Paul Castelnau (1880-1944)

Paul Castelnau fait des études de géographie, tout en pratiquant la photographie. Pendant la Première Guerre mondiale, il intègre le Service géographique de l’Armée, puis la Section cinématographique et photographique.

 

Les plaques autochromes qu’il prend des régions dévastées du nord et de l’est de la France et de la Belgique sont réparties entre l’Armée et les « Archives de la Planète », sans que l’on connaisse avec précision, comme pour Fernand Cuville, les modalités de ce partage.
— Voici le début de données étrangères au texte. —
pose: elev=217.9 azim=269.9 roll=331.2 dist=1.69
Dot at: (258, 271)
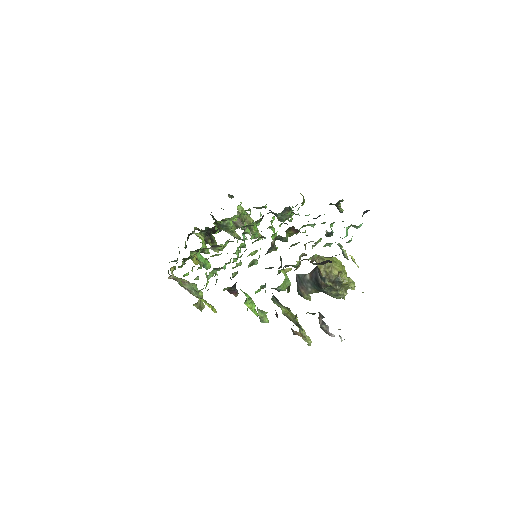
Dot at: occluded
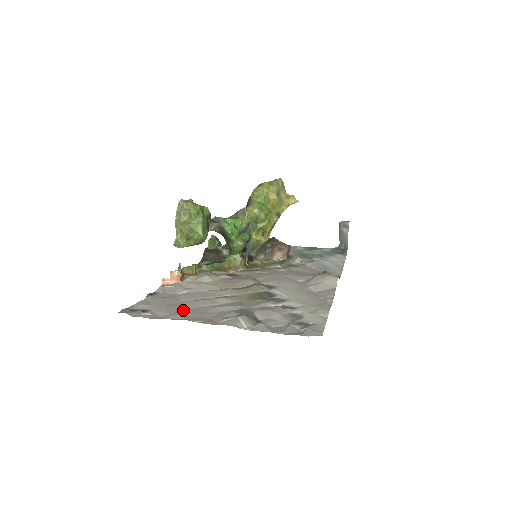
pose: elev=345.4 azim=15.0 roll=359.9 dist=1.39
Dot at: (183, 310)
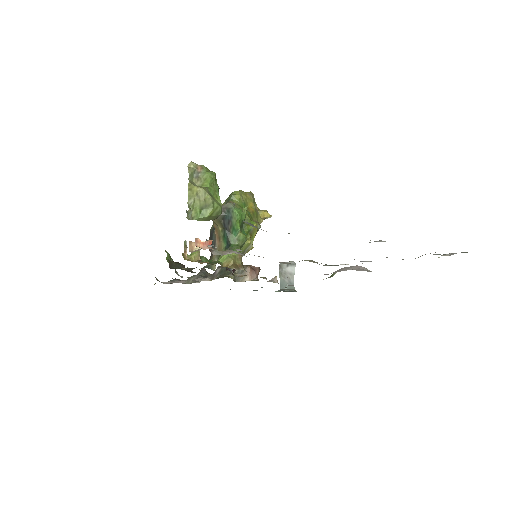
Dot at: occluded
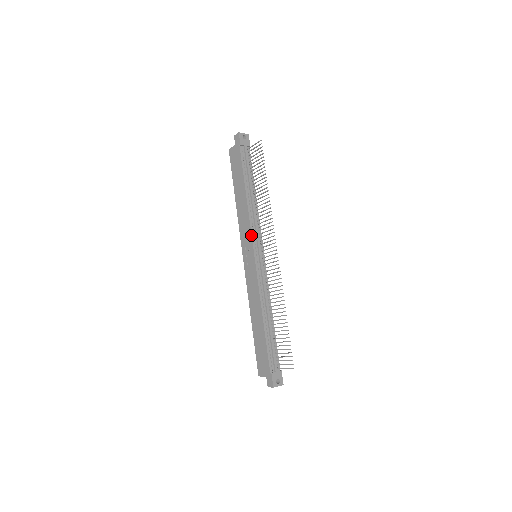
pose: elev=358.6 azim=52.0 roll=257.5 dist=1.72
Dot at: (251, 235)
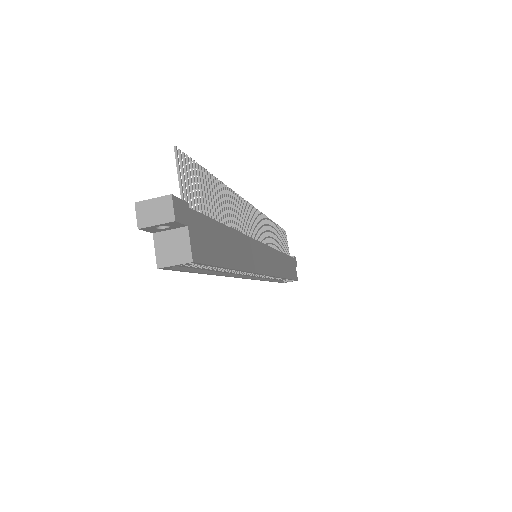
Dot at: occluded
Sa collaboration à l’œuvre de Kahn est de courte durée puisque ses dernières plaques sont prises en 1919 et témoignent des reconstructions dans la Marne et l’Aisne.

 

Castelnau reste cependant lié à Jean Brunhes (il produit pour sa collection une carte de géographie de l’Asie occidentale) et à sa fille Mariel. Il termine sa thèse de géographie interrompue par la guerre et se destine au cinéma documentaire. Il participe à la première traversée du Sahara comme géographe et cinéaste.

 

Dirigée par Georges Haardt et Louis Audoin-Dubreuil fin 1922-début 1923, elle prépare la fameuse Croisière Noire de 1924-1925. Au printemps 1926, il repart en expédition lointaine et tourne pour la Société de géographie Voyage à la Terre de Feu, un film qui connut un grand succès et sur lequel un autre opérateur d’Albert Kahn, Lucien Le Saint, a travaillé.

 

 

 

 

 

Camille Sauvageot (1889-1931)

Camille Sauvageot est issu, comme d’autres opérateurs des « Archives de la Planète », de la Section cinématographique et photographique de l’Armée créée pendant la Première Guerre mondiale. Il entre au service d’Albert Kahn en 1919 essentiellement pour cinématographier. Il ne rapporte des plaques autochromes que de Palestine, prises en avril 1925, et des Vosges, en juin 1927. Mais il est le seul à tester en 1928-1929 le procédé cinématographique de restitution des couleurs dit « Keller-Dorian », du nom de l’un de ses inventeurs, qui associe une pellicule comportant un réseau lenticulaire à un objectif trichrome à la prise de vues et à la projection. Il reste aujourd’hui quarante-cinq minutes de film couleur qui concrétisent le rêve d’Albert Kahn d’associer couleur et mouvement pour restituer la réalité du monde. Après la fin des « Archives de la Planète » et la Seconde Guerre mondiale, Camille Sauvageot continue de participer aux recherches sur la cinématographie couleur pour la société Thomson tout en étant opérateur. Il tourne en 1947 la version couleur du film de Jacques Tati Jour de fête avec le système de pellicule gaufrée Thomson Color.